---- Input

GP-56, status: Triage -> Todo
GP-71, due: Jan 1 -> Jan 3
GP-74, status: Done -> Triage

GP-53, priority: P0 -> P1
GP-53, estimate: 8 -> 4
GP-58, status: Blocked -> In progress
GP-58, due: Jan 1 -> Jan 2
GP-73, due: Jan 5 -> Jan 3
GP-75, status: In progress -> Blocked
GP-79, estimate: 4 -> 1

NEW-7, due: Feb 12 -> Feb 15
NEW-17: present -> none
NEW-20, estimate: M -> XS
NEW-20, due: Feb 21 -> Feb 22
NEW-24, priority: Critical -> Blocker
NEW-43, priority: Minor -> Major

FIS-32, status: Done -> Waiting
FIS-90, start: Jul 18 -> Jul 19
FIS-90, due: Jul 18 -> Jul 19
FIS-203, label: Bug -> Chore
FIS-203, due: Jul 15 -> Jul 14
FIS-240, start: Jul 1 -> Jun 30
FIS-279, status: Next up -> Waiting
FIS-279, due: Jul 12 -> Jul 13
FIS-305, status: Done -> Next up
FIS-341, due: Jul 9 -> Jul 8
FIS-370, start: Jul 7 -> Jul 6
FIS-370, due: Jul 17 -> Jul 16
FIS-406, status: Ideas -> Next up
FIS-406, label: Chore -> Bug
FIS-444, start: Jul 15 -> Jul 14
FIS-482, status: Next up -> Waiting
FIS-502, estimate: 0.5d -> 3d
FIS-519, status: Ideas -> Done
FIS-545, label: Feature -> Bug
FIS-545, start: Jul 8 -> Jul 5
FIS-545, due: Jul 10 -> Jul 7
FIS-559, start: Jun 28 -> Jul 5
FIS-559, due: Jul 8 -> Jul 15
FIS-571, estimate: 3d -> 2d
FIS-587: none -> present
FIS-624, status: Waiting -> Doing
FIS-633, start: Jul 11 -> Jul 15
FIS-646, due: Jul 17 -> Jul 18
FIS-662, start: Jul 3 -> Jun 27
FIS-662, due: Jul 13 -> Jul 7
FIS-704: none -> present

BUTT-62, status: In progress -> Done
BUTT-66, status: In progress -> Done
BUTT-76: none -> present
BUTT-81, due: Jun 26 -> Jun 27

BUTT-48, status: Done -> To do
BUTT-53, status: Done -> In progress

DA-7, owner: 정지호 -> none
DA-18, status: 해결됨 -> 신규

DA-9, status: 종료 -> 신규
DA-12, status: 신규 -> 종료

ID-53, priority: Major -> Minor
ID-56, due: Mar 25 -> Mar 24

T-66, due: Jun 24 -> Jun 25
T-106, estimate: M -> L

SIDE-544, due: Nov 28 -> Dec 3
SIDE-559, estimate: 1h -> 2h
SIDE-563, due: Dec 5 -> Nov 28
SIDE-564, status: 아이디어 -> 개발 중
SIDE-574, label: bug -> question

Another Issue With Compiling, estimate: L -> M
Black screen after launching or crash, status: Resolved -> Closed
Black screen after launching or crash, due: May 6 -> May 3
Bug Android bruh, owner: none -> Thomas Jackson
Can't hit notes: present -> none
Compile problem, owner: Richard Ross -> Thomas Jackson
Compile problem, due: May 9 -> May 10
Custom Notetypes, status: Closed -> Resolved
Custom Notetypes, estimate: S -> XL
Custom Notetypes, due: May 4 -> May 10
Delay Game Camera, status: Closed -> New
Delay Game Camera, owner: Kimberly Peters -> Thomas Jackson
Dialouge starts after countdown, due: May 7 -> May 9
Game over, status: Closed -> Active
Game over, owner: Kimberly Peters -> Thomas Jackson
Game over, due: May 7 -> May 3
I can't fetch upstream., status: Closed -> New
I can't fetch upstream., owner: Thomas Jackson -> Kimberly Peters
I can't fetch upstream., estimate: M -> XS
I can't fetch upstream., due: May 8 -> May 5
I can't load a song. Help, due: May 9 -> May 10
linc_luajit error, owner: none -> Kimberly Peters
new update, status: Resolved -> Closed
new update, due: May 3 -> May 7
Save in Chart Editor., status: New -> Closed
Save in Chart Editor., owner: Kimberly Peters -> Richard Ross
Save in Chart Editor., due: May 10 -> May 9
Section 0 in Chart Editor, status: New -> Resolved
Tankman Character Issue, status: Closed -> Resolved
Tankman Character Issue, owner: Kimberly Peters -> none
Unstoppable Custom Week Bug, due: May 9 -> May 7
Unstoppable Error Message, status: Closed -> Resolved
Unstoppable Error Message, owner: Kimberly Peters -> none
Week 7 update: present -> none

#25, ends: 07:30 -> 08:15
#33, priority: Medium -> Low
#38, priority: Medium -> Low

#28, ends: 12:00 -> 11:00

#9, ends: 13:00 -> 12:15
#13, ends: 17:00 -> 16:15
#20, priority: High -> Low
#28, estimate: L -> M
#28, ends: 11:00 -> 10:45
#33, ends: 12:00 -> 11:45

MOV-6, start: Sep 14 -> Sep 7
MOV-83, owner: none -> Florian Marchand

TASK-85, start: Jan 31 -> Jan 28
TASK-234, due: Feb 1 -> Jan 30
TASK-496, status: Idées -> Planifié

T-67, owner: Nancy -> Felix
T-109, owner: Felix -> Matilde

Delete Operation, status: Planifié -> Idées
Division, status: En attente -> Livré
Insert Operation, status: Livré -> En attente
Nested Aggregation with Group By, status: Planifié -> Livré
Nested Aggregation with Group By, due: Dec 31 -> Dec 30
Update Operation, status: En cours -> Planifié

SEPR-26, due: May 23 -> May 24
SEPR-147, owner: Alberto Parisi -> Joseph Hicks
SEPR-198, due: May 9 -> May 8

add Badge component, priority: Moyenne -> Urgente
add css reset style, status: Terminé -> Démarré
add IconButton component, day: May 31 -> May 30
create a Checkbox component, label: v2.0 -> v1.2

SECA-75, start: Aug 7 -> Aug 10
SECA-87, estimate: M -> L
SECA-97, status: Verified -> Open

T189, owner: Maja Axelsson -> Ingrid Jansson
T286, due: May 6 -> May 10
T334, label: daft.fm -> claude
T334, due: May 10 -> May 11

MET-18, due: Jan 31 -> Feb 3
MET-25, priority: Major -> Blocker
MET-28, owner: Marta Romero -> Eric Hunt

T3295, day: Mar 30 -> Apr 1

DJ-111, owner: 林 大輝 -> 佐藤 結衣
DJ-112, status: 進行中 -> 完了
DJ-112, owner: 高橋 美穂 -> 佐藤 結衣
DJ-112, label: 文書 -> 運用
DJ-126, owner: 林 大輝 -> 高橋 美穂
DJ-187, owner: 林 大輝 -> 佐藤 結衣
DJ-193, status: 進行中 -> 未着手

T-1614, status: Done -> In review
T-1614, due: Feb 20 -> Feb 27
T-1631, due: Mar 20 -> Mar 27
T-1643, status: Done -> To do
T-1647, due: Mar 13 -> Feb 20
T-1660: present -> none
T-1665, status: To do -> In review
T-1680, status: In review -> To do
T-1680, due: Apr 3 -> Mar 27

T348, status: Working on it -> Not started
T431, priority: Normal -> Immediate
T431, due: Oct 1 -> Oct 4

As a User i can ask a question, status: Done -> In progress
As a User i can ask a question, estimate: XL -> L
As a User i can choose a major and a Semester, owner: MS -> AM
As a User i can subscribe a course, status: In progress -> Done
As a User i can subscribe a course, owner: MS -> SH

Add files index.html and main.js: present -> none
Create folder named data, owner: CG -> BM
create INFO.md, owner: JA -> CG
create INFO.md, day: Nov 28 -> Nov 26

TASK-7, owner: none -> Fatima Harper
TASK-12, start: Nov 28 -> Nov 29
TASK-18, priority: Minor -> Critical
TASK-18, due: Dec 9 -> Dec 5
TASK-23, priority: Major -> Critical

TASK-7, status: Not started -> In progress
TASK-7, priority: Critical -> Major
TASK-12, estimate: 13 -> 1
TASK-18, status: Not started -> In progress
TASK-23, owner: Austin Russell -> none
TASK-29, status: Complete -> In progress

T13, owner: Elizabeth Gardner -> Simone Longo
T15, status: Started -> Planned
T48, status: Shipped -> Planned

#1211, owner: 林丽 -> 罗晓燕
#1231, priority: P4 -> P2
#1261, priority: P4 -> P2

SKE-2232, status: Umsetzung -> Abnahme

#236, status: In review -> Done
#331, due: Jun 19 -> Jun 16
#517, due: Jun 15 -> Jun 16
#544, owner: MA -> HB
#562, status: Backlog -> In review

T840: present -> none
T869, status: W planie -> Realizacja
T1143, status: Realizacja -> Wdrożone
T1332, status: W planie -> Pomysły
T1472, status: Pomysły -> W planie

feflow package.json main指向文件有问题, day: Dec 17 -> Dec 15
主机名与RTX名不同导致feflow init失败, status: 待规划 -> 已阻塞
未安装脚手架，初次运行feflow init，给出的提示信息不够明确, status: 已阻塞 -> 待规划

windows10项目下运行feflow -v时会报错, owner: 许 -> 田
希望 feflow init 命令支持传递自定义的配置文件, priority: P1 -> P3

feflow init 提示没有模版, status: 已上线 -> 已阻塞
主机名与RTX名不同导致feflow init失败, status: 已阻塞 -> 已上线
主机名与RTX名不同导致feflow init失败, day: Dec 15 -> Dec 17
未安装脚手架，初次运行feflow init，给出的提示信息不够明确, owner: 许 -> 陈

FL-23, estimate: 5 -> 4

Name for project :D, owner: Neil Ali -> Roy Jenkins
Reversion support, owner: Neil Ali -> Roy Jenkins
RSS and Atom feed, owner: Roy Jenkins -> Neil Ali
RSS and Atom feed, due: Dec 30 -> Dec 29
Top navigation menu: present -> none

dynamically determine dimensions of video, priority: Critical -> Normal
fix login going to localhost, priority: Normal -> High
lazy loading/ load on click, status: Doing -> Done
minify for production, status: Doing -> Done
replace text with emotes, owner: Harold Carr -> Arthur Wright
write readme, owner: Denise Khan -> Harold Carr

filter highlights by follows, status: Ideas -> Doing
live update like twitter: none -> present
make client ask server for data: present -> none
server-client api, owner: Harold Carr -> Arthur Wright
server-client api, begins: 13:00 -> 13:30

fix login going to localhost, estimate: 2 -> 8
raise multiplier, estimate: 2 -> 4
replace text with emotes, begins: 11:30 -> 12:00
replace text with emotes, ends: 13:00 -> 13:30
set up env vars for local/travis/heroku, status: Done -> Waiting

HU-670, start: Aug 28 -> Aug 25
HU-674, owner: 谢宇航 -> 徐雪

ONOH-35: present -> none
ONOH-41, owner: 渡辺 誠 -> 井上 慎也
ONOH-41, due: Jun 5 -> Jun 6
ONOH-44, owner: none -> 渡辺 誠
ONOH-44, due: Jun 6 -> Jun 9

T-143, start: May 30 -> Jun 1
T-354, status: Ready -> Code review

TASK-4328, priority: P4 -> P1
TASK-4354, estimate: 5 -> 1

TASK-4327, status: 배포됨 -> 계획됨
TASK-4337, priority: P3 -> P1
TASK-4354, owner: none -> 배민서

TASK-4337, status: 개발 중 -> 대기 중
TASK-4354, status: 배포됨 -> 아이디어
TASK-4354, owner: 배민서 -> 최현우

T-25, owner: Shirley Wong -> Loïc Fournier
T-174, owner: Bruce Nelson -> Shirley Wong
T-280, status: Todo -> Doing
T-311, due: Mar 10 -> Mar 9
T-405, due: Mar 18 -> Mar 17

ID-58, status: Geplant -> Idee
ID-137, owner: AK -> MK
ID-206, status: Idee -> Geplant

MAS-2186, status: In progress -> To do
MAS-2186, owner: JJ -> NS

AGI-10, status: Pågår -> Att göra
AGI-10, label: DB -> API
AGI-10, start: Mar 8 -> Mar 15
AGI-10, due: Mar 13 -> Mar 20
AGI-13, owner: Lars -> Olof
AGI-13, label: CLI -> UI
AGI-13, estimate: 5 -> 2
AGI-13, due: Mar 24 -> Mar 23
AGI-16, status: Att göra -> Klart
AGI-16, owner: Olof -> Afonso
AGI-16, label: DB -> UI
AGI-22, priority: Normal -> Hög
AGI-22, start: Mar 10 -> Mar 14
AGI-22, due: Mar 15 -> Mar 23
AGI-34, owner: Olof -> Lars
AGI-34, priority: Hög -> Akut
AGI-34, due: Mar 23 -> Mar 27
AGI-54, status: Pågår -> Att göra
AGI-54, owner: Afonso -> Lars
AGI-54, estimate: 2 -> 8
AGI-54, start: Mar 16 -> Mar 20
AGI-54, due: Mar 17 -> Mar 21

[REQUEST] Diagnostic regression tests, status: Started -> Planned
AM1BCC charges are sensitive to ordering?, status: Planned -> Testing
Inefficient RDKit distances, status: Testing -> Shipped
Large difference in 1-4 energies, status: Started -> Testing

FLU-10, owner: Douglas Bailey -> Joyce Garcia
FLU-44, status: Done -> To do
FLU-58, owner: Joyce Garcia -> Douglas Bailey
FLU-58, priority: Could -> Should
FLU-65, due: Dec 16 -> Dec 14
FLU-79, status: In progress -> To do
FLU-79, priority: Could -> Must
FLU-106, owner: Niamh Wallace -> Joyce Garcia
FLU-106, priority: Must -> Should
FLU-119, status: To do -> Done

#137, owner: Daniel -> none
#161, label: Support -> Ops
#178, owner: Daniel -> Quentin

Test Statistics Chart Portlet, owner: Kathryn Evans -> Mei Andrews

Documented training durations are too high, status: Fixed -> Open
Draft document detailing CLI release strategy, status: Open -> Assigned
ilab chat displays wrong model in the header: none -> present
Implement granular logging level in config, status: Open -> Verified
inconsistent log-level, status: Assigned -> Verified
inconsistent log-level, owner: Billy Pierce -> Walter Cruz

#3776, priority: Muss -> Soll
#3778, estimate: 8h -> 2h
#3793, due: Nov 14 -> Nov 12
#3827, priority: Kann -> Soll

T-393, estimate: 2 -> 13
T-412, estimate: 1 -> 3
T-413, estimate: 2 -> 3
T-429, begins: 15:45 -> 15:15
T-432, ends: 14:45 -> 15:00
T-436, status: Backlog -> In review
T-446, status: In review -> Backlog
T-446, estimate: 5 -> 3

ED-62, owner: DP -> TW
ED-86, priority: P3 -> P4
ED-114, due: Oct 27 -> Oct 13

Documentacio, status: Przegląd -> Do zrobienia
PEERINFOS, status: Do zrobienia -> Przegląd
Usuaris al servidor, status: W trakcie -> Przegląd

--------

Reproduce, word for word and in full, only the lines above that start at the line with "TASK-18, due: Dec 9 -> Dec 5" and run through the line with "TASK-23, owner: Austin Russell -> none", both ends included.

(Solution to this exercise):
TASK-18, due: Dec 9 -> Dec 5
TASK-23, priority: Major -> Critical

TASK-7, status: Not started -> In progress
TASK-7, priority: Critical -> Major
TASK-12, estimate: 13 -> 1
TASK-18, status: Not started -> In progress
TASK-23, owner: Austin Russell -> none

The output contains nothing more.